* **Data under study**
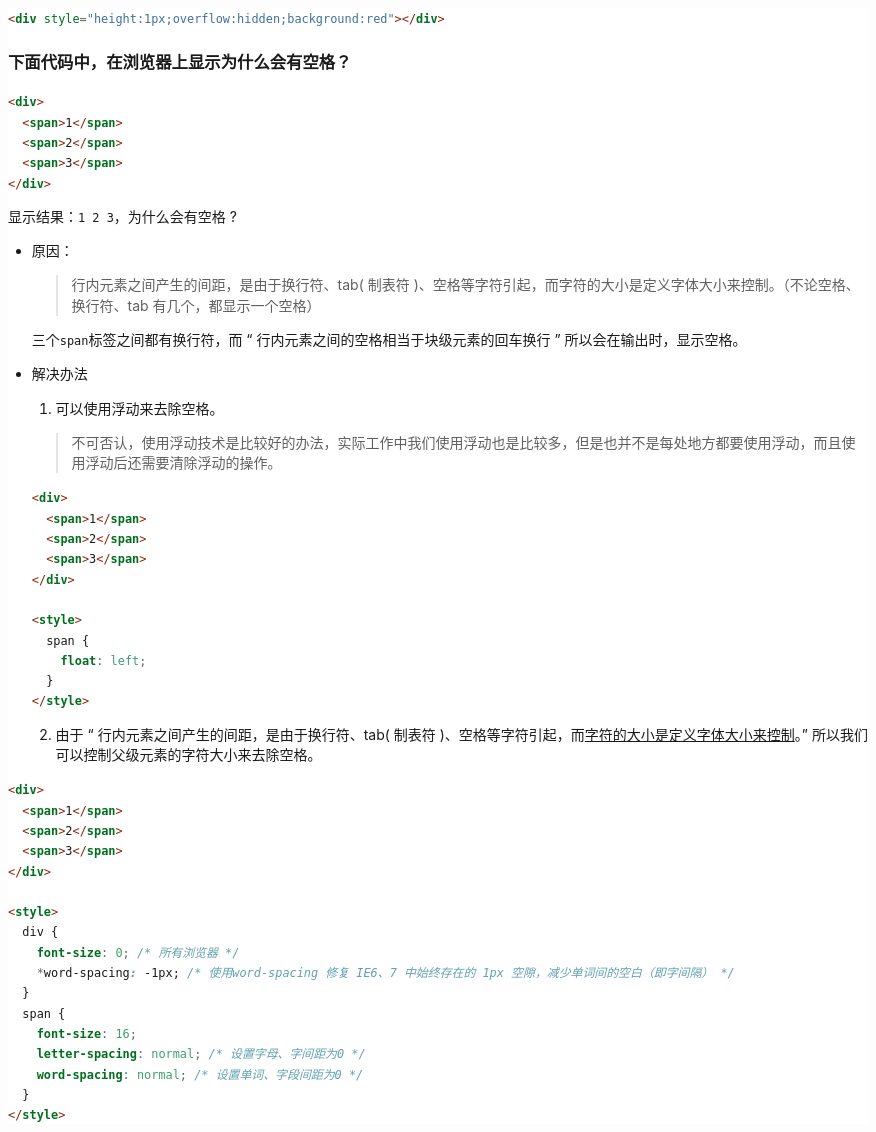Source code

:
 ```html
<div style="height:1px;overflow:hidden;background:red"></div>
```

### 下面代码中，在浏览器上显示为什么会有空格？

```html
<div>
  <span>1</span>
  <span>2</span>
  <span>3</span>
</div>
```

显示结果：`1 2 3`，为什么会有空格 ?

- 原因：

  > 行内元素之间产生的间距，是由于换行符、tab( 制表符 )、空格等字符引起，而字符的大小是定义字体大小来控制。（不论空格、换行符、tab 有几个，都显示一个空格）

  三个`span`标签之间都有换行符，而 “ 行内元素之间的空格相当于块级元素的回车换行
  ” 所以会在输出时，显示空格。

- 解决办法

  1.  可以使用浮动来去除空格。

  > 不可否认，使用浮动技术是比较好的办法，实际工作中我们使用浮动也是比较多，但是也并不是每处地方都要使用浮动，而且使用浮动后还需要清除浮动的操作。

  ```html
  <div>
    <span>1</span>
    <span>2</span>
    <span>3</span>
  </div>

  <style>
    span {
      float: left;
    }
  </style>
  ```

  2.  由于 “ 行内元素之间产生的间距，是由于换行符、tab( 制表符 )、空格等字符引起，而<u>字符的大小是定义字体大小来控制</u>。” 所以我们可以控制父级元素的字符大小来去除空格。

```html
<div>
  <span>1</span>
  <span>2</span>
  <span>3</span>
</div>

<style>
  div {
    font-size: 0; /* 所有浏览器 */
    *word-spacing: -1px; /* 使用word-spacing 修复 IE6、7 中始终存在的 1px 空隙，减少单词间的空白（即字间隔） */
  }
  span {
    font-size: 16;
    letter-spacing: normal; /* 设置字母、字间距为0 */
    word-spacing: normal; /* 设置单词、字段间距为0 */
  }
</style>
```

* **Exercise**
Write out every line of the preceding listing that contains "spacing".

* **Answer section**
    *word-spacing: -1px; /* 使用word-spacing 修复 IE6、7 中始终存在的 1px 空隙，减少单词间的空白（即字间隔） */
    letter-spacing: normal; /* 设置字母、字间距为0 */
    word-spacing: normal; /* 设置单词、字段间距为0 */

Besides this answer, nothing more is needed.